▸ **Exercise**: Substitute "No data available" for each occurrence of "暂无数据" in the material, and reproduce everything else without change.

▸ **Dataset records**:
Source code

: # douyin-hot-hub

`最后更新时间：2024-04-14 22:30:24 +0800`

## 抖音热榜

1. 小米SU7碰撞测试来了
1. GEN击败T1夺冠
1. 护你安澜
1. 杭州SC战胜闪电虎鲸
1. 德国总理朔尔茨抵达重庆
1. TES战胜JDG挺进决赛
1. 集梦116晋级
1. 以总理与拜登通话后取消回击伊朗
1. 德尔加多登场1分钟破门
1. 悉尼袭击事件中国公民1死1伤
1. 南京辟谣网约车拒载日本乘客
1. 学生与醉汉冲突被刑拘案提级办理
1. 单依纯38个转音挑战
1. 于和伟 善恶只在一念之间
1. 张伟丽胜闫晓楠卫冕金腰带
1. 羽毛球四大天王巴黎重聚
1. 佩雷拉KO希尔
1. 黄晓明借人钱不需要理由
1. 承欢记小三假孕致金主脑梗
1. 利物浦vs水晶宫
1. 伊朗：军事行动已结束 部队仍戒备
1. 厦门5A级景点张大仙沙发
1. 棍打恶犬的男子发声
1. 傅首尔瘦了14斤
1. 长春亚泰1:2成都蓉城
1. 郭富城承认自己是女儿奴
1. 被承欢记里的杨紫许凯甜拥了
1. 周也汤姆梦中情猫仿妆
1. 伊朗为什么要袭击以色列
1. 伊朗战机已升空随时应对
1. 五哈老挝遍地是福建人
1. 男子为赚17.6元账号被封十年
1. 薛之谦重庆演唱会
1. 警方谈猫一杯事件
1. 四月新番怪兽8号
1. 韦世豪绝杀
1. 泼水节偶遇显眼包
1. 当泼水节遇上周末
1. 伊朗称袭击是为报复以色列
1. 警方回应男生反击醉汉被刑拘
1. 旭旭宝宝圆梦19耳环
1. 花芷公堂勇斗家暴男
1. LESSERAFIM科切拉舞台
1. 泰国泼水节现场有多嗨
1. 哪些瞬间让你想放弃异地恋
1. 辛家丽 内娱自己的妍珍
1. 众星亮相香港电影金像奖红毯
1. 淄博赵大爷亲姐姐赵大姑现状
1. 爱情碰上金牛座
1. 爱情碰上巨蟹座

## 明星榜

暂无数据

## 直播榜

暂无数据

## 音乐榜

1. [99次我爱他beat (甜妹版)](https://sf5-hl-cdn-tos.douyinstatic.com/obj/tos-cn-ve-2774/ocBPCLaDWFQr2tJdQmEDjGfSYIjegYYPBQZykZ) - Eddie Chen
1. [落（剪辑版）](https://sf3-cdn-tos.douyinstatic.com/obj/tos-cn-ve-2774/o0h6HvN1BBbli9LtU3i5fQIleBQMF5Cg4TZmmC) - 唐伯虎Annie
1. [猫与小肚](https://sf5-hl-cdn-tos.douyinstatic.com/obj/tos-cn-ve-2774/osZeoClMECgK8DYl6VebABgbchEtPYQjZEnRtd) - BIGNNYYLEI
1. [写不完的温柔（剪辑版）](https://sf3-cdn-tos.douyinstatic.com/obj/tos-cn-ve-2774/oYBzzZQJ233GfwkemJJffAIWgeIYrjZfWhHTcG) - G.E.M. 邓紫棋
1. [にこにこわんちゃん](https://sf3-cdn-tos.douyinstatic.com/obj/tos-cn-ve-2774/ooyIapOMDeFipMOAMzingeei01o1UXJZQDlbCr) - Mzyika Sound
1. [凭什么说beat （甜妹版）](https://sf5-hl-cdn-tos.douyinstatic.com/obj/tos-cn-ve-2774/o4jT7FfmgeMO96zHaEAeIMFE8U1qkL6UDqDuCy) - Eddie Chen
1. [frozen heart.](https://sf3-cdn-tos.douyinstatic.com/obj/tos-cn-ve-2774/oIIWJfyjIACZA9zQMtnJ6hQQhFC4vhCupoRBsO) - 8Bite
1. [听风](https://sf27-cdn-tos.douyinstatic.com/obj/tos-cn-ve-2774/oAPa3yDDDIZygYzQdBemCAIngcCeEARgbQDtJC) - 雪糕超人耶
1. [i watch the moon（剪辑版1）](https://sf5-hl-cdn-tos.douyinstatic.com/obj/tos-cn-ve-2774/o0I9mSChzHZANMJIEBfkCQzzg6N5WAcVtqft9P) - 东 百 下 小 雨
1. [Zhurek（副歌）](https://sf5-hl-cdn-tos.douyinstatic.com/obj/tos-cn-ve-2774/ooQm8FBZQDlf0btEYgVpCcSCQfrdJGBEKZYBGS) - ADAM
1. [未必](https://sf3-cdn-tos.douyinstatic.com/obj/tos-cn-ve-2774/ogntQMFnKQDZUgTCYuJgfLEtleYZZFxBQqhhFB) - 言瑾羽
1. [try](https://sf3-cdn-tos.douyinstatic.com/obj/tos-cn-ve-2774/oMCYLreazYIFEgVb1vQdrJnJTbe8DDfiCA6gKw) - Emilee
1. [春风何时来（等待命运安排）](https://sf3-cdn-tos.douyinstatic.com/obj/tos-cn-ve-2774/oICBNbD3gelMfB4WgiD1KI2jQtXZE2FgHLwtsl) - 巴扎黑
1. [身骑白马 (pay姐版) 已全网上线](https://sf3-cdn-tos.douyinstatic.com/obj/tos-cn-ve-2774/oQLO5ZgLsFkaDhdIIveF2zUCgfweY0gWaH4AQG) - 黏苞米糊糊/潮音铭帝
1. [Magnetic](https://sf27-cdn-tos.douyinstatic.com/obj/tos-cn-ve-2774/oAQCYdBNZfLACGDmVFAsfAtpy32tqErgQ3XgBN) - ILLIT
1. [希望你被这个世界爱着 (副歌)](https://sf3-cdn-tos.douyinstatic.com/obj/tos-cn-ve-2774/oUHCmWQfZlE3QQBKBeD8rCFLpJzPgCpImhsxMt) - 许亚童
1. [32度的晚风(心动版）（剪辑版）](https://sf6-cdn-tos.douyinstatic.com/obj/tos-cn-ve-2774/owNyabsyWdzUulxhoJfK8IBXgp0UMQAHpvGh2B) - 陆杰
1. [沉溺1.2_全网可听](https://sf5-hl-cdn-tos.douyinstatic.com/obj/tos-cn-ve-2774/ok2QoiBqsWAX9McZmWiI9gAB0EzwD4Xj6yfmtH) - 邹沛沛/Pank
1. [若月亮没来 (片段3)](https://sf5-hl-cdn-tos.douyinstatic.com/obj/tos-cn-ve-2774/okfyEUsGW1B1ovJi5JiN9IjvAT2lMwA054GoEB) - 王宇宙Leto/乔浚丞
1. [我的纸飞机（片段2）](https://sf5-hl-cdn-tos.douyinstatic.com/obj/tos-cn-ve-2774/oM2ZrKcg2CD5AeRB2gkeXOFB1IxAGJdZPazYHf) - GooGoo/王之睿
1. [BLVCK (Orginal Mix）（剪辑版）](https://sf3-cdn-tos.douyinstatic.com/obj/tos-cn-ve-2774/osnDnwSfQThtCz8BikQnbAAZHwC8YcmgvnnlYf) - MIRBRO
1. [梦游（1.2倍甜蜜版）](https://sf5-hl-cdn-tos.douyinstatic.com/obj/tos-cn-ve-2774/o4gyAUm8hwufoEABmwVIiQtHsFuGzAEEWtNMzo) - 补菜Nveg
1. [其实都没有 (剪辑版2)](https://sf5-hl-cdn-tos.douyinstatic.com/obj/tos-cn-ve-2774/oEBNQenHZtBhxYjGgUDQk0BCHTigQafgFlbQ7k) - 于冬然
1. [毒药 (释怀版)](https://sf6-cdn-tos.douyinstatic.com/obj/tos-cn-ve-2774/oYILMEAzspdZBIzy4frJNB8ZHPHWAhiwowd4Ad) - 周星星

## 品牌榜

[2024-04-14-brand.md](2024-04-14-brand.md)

▸ **Answer to the problem**:
Source code

: # douyin-hot-hub

`最后更新时间：2024-04-14 22:30:24 +0800`

## 抖音热榜

1. 小米SU7碰撞测试来了
1. GEN击败T1夺冠
1. 护你安澜
1. 杭州SC战胜闪电虎鲸
1. 德国总理朔尔茨抵达重庆
1. TES战胜JDG挺进决赛
1. 集梦116晋级
1. 以总理与拜登通话后取消回击伊朗
1. 德尔加多登场1分钟破门
1. 悉尼袭击事件中国公民1死1伤
1. 南京辟谣网约车拒载日本乘客
1. 学生与醉汉冲突被刑拘案提级办理
1. 单依纯38个转音挑战
1. 于和伟 善恶只在一念之间
1. 张伟丽胜闫晓楠卫冕金腰带
1. 羽毛球四大天王巴黎重聚
1. 佩雷拉KO希尔
1. 黄晓明借人钱不需要理由
1. 承欢记小三假孕致金主脑梗
1. 利物浦vs水晶宫
1. 伊朗：军事行动已结束 部队仍戒备
1. 厦门5A级景点张大仙沙发
1. 棍打恶犬的男子发声
1. 傅首尔瘦了14斤
1. 长春亚泰1:2成都蓉城
1. 郭富城承认自己是女儿奴
1. 被承欢记里的杨紫许凯甜拥了
1. 周也汤姆梦中情猫仿妆
1. 伊朗为什么要袭击以色列
1. 伊朗战机已升空随时应对
1. 五哈老挝遍地是福建人
1. 男子为赚17.6元账号被封十年
1. 薛之谦重庆演唱会
1. 警方谈猫一杯事件
1. 四月新番怪兽8号
1. 韦世豪绝杀
1. 泼水节偶遇显眼包
1. 当泼水节遇上周末
1. 伊朗称袭击是为报复以色列
1. 警方回应男生反击醉汉被刑拘
1. 旭旭宝宝圆梦19耳环
1. 花芷公堂勇斗家暴男
1. LESSERAFIM科切拉舞台
1. 泰国泼水节现场有多嗨
1. 哪些瞬间让你想放弃异地恋
1. 辛家丽 内娱自己的妍珍
1. 众星亮相香港电影金像奖红毯
1. 淄博赵大爷亲姐姐赵大姑现状
1. 爱情碰上金牛座
1. 爱情碰上巨蟹座

## 明星榜

No data available

## 直播榜

No data available

## 音乐榜

1. [99次我爱他beat (甜妹版)](https://sf5-hl-cdn-tos.douyinstatic.com/obj/tos-cn-ve-2774/ocBPCLaDWFQr2tJdQmEDjGfSYIjegYYPBQZykZ) - Eddie Chen
1. [落（剪辑版）](https://sf3-cdn-tos.douyinstatic.com/obj/tos-cn-ve-2774/o0h6HvN1BBbli9LtU3i5fQIleBQMF5Cg4TZmmC) - 唐伯虎Annie
1. [猫与小肚](https://sf5-hl-cdn-tos.douyinstatic.com/obj/tos-cn-ve-2774/osZeoClMECgK8DYl6VebABgbchEtPYQjZEnRtd) - BIGNNYYLEI
1. [写不完的温柔（剪辑版）](https://sf3-cdn-tos.douyinstatic.com/obj/tos-cn-ve-2774/oYBzzZQJ233GfwkemJJffAIWgeIYrjZfWhHTcG) - G.E.M. 邓紫棋
1. [にこにこわんちゃん](https://sf3-cdn-tos.douyinstatic.com/obj/tos-cn-ve-2774/ooyIapOMDeFipMOAMzingeei01o1UXJZQDlbCr) - Mzyika Sound
1. [凭什么说beat （甜妹版）](https://sf5-hl-cdn-tos.douyinstatic.com/obj/tos-cn-ve-2774/o4jT7FfmgeMO96zHaEAeIMFE8U1qkL6UDqDuCy) - Eddie Chen
1. [frozen heart.](https://sf3-cdn-tos.douyinstatic.com/obj/tos-cn-ve-2774/oIIWJfyjIACZA9zQMtnJ6hQQhFC4vhCupoRBsO) - 8Bite
1. [听风](https://sf27-cdn-tos.douyinstatic.com/obj/tos-cn-ve-2774/oAPa3yDDDIZygYzQdBemCAIngcCeEARgbQDtJC) - 雪糕超人耶
1. [i watch the moon（剪辑版1）](https://sf5-hl-cdn-tos.douyinstatic.com/obj/tos-cn-ve-2774/o0I9mSChzHZANMJIEBfkCQzzg6N5WAcVtqft9P) - 东 百 下 小 雨
1. [Zhurek（副歌）](https://sf5-hl-cdn-tos.douyinstatic.com/obj/tos-cn-ve-2774/ooQm8FBZQDlf0btEYgVpCcSCQfrdJGBEKZYBGS) - ADAM
1. [未必](https://sf3-cdn-tos.douyinstatic.com/obj/tos-cn-ve-2774/ogntQMFnKQDZUgTCYuJgfLEtleYZZFxBQqhhFB) - 言瑾羽
1. [try](https://sf3-cdn-tos.douyinstatic.com/obj/tos-cn-ve-2774/oMCYLreazYIFEgVb1vQdrJnJTbe8DDfiCA6gKw) - Emilee
1. [春风何时来（等待命运安排）](https://sf3-cdn-tos.douyinstatic.com/obj/tos-cn-ve-2774/oICBNbD3gelMfB4WgiD1KI2jQtXZE2FgHLwtsl) - 巴扎黑
1. [身骑白马 (pay姐版) 已全网上线](https://sf3-cdn-tos.douyinstatic.com/obj/tos-cn-ve-2774/oQLO5ZgLsFkaDhdIIveF2zUCgfweY0gWaH4AQG) - 黏苞米糊糊/潮音铭帝
1. [Magnetic](https://sf27-cdn-tos.douyinstatic.com/obj/tos-cn-ve-2774/oAQCYdBNZfLACGDmVFAsfAtpy32tqErgQ3XgBN) - ILLIT
1. [希望你被这个世界爱着 (副歌)](https://sf3-cdn-tos.douyinstatic.com/obj/tos-cn-ve-2774/oUHCmWQfZlE3QQBKBeD8rCFLpJzPgCpImhsxMt) - 许亚童
1. [32度的晚风(心动版）（剪辑版）](https://sf6-cdn-tos.douyinstatic.com/obj/tos-cn-ve-2774/owNyabsyWdzUulxhoJfK8IBXgp0UMQAHpvGh2B) - 陆杰
1. [沉溺1.2_全网可听](https://sf5-hl-cdn-tos.douyinstatic.com/obj/tos-cn-ve-2774/ok2QoiBqsWAX9McZmWiI9gAB0EzwD4Xj6yfmtH) - 邹沛沛/Pank
1. [若月亮没来 (片段3)](https://sf5-hl-cdn-tos.douyinstatic.com/obj/tos-cn-ve-2774/okfyEUsGW1B1ovJi5JiN9IjvAT2lMwA054GoEB) - 王宇宙Leto/乔浚丞
1. [我的纸飞机（片段2）](https://sf5-hl-cdn-tos.douyinstatic.com/obj/tos-cn-ve-2774/oM2ZrKcg2CD5AeRB2gkeXOFB1IxAGJdZPazYHf) - GooGoo/王之睿
1. [BLVCK (Orginal Mix）（剪辑版）](https://sf3-cdn-tos.douyinstatic.com/obj/tos-cn-ve-2774/osnDnwSfQThtCz8BikQnbAAZHwC8YcmgvnnlYf) - MIRBRO
1. [梦游（1.2倍甜蜜版）](https://sf5-hl-cdn-tos.douyinstatic.com/obj/tos-cn-ve-2774/o4gyAUm8hwufoEABmwVIiQtHsFuGzAEEWtNMzo) - 补菜Nveg
1. [其实都没有 (剪辑版2)](https://sf5-hl-cdn-tos.douyinstatic.com/obj/tos-cn-ve-2774/oEBNQenHZtBhxYjGgUDQk0BCHTigQafgFlbQ7k) - 于冬然
1. [毒药 (释怀版)](https://sf6-cdn-tos.douyinstatic.com/obj/tos-cn-ve-2774/oYILMEAzspdZBIzy4frJNB8ZHPHWAhiwowd4Ad) - 周星星

## 品牌榜

[2024-04-14-brand.md](2024-04-14-brand.md)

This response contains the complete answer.